Following patch management best practices is not just about scanning and applying patches. Often patches need to be deployed in a test environment, undergo an approval process or require multiple steps to deploy. So the question remains: is your IT department patching as efficiently as it could be?
Patch management is an ongoing process designed to proactively prevent the exploitation of IT vulnerabilities. Timely deployment is critical to maintaining the operational availability, confidentiality and integrity of IT systems. Yet failure to keep operating system and application software patched is one of the most common issues identified by IT professionals. Solid patch management best practices today should include an easy to manage, cost-effective solutions that is integrated with your entire IT systems management framework. New patches are released daily, and we understand it’s often difficult for system administrators to keep on top of them all and ensure proper deployment in a timely manner.
As IT environments become more complex and patches increase in frequency, introducing changes on the fly is no longer an option. Manual patching has become ineffective as the numbers of patches that need to be installed grows and as attackers continue to exploit code more rapidly. This is why proactively following patch management best practices is critical and must be an elusive goal. Organizations should use enterprise patch management tools to expedite the distribution of patches to systems, allowing IT administrators to quickly and automatically push patches out to large numbers of systems.
A comprehensive patch management strategy requires the successful and seamless execution of disparate functions. Effective strategy should employ patch management best practices and address planning through implementation. It’s recommended that all organizations have a systematic, accountable and documented process for the timely deployment of patches.
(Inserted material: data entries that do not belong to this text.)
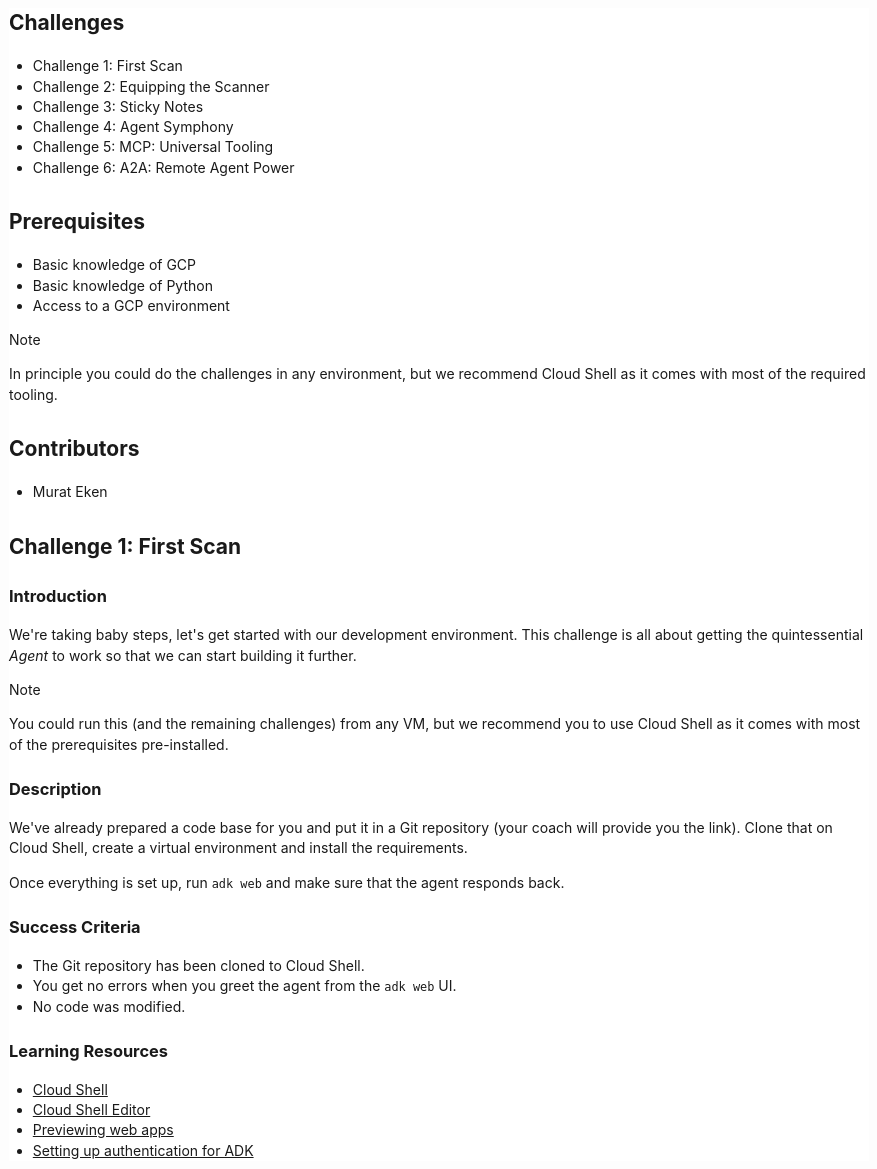 ## Challenges

- Challenge 1: First Scan
- Challenge 2: Equipping the Scanner
- Challenge 3: Sticky Notes
- Challenge 4: Agent Symphony
- Challenge 5: MCP: Universal Tooling
- Challenge 6: A2A: Remote Agent Power

## Prerequisites

- Basic knowledge of GCP
- Basic knowledge of Python
- Access to a GCP environment

> [!NOTE]  
> In principle you could do the challenges in any environment, but we recommend Cloud Shell as it comes with most of the required tooling.

## Contributors

- Murat Eken

## Challenge 1: First Scan

### Introduction

We're taking baby steps, let's get started with our development environment. This challenge is all about getting the quintessential *Agent* to work so that we can start building it further.

> [!NOTE]  
> You could run this (and the remaining challenges) from any VM, but we recommend you to use Cloud Shell as it comes with most of the prerequisites pre-installed.

### Description

We've already prepared a code base for you and put it in a Git repository (your coach will provide you the link). Clone that on Cloud Shell, create a virtual environment and install the requirements.

Once everything is set up, run `adk web` and make sure that the agent responds back.

### Success Criteria

- The Git repository has been cloned to Cloud Shell.
- You get no errors when you greet the agent from the `adk web` UI.
- No code was modified.

### Learning Resources

- [Cloud Shell](https://cloud.google.com/shell/docs/launching-cloud-shell)
- [Cloud Shell Editor](https://cloud.google.com/shell/docs/launching-cloud-shell-editor)
- [Previewing web apps](https://cloud.google.com/shell/docs/using-web-preview)
- [Setting up authentication for ADK](https://google.github.io/adk-docs/get-started/quickstart/#gemini---google-cloud-vertex-ai)
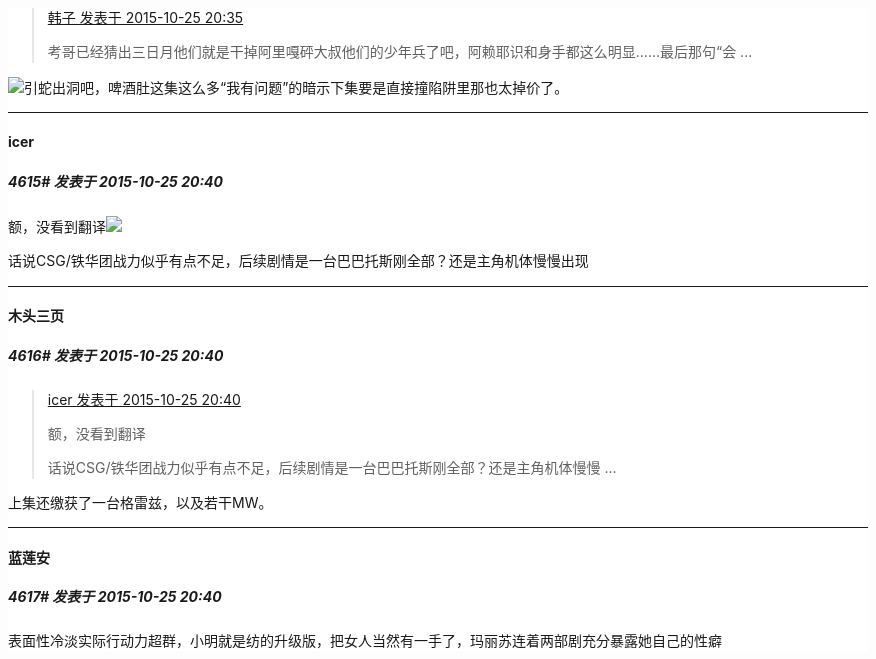 
<blockquote><a href="httphttps://bbs.saraba1st.com/2b/forum.php?mod=redirect&amp;goto=findpost&amp;pid=30552203&amp;ptid=1148153" target="_blank">韩子 发表于 2015-10-25 20:35</a>

考哥已经猜出三日月他们就是干掉阿里嘎砰大叔他们的少年兵了吧，阿赖耶识和身手都这么明显……最后那句“会 ...</blockquote>
<img src="https://static.saraba1st.com/image/smiley/face/149.gif" referrerpolicy="no-referrer">引蛇出洞吧，啤酒肚这集这么多“我有问题”的暗示下集要是直接撞陷阱里那也太掉价了。







-----

####  icer  
##### 4615#       发表于 2015-10-25 20:40




额，没看到翻译<img src="https://static.saraba1st.com/image/smiley/face/06.gif" referrerpolicy="no-referrer">


话说CSG/铁华团战力似乎有点不足，后续剧情是一台巴巴托斯刚全部？还是主角机体慢慢出现







-----

####  木头三页  
##### 4616#       发表于 2015-10-25 20:40



<blockquote><a href="httphttps://bbs.saraba1st.com/2b/forum.php?mod=redirect&amp;goto=findpost&amp;pid=30552243&amp;ptid=1148153" target="_blank">icer 发表于 2015-10-25 20:40</a>

额，没看到翻译


话说CSG/铁华团战力似乎有点不足，后续剧情是一台巴巴托斯刚全部？还是主角机体慢慢 ...</blockquote>
上集还缴获了一台格雷兹，以及若干MW。







-----

####  蓝莲安  
##### 4617#       发表于 2015-10-25 20:40




表面性冷淡实际行动力超群，小明就是纺的升级版，把女人当然有一手了，玛丽苏连着两部剧充分暴露她自己的性癖




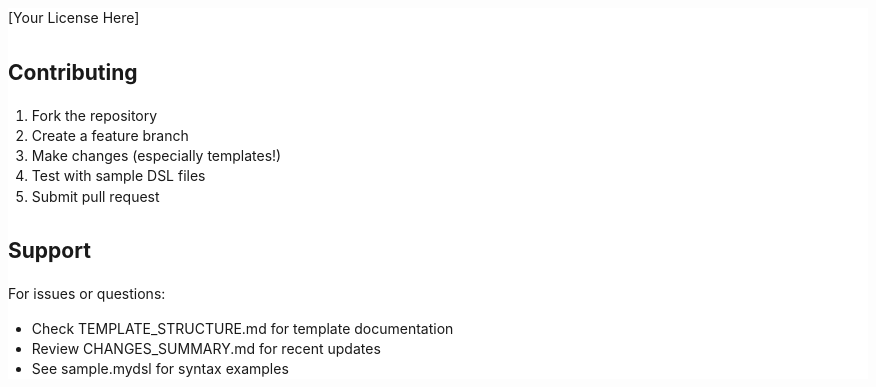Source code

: [Your License Here]

## Contributing

1. Fork the repository
2. Create a feature branch
3. Make changes (especially templates!)
4. Test with sample DSL files
5. Submit pull request

## Support

For issues or questions:
- Check TEMPLATE_STRUCTURE.md for template documentation
- Review CHANGES_SUMMARY.md for recent updates
- See sample.mydsl for syntax examples
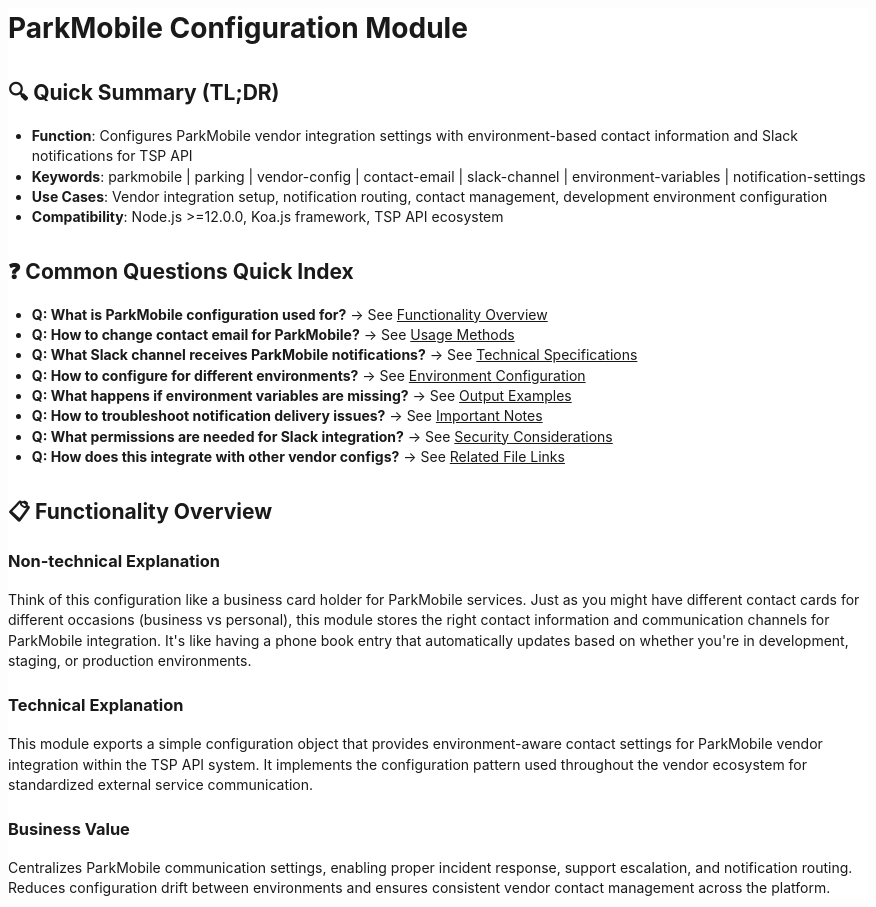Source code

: # ParkMobile Configuration Module

## 🔍 Quick Summary (TL;DR)
- **Function**: Configures ParkMobile vendor integration settings with environment-based contact information and Slack notifications for TSP API
- **Keywords**: parkmobile | parking | vendor-config | contact-email | slack-channel | environment-variables | notification-settings
- **Use Cases**: Vendor integration setup, notification routing, contact management, development environment configuration
- **Compatibility**: Node.js >=12.0.0, Koa.js framework, TSP API ecosystem

## ❓ Common Questions Quick Index
- **Q: What is ParkMobile configuration used for?** → See [Functionality Overview](#functionality-overview)
- **Q: How to change contact email for ParkMobile?** → See [Usage Methods](#usage-methods)
- **Q: What Slack channel receives ParkMobile notifications?** → See [Technical Specifications](#technical-specifications)
- **Q: How to configure for different environments?** → See [Environment Configuration](#environment-configuration)
- **Q: What happens if environment variables are missing?** → See [Output Examples](#output-examples)
- **Q: How to troubleshoot notification delivery issues?** → See [Important Notes](#important-notes)
- **Q: What permissions are needed for Slack integration?** → See [Security Considerations](#security-considerations)
- **Q: How does this integrate with other vendor configs?** → See [Related File Links](#related-file-links)

## 📋 Functionality Overview

### Non-technical Explanation
Think of this configuration like a business card holder for ParkMobile services. Just as you might have different contact cards for different occasions (business vs personal), this module stores the right contact information and communication channels for ParkMobile integration. It's like having a phone book entry that automatically updates based on whether you're in development, staging, or production environments.

### Technical Explanation
This module exports a simple configuration object that provides environment-aware contact settings for ParkMobile vendor integration within the TSP API system. It implements the configuration pattern used throughout the vendor ecosystem for standardized external service communication.

### Business Value
Centralizes ParkMobile communication settings, enabling proper incident response, support escalation, and notification routing. Reduces configuration drift between environments and ensures consistent vendor contact management across the platform.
Your process should include the following:
- Inventory of all IT resources to determine which hardware equipment, operating systems and software applications are used within the organization
- Analysis to determine current patch levels across all systems
- Creation of a database of patches that need to be applied
- Testing of patches and non-patch remediations on IT devices that use standardized configurations
- Automated patch deployment to IT devices using enterprise tools
- Remediation to bring systems up to date via policy-based solutions
- Verification of remediation through network and host vulnerability scanning
- Reporting to close the loop and begin the cycle again automatically
You should first deploy patch management tools to standardized desktop systems and single-platform server farms of similarly configured servers. Once that has been accomplished, you can address the more complex issue of integrating multi-platform environments, nonstandard desktop systems, legacy devices and devices with unusual configurations.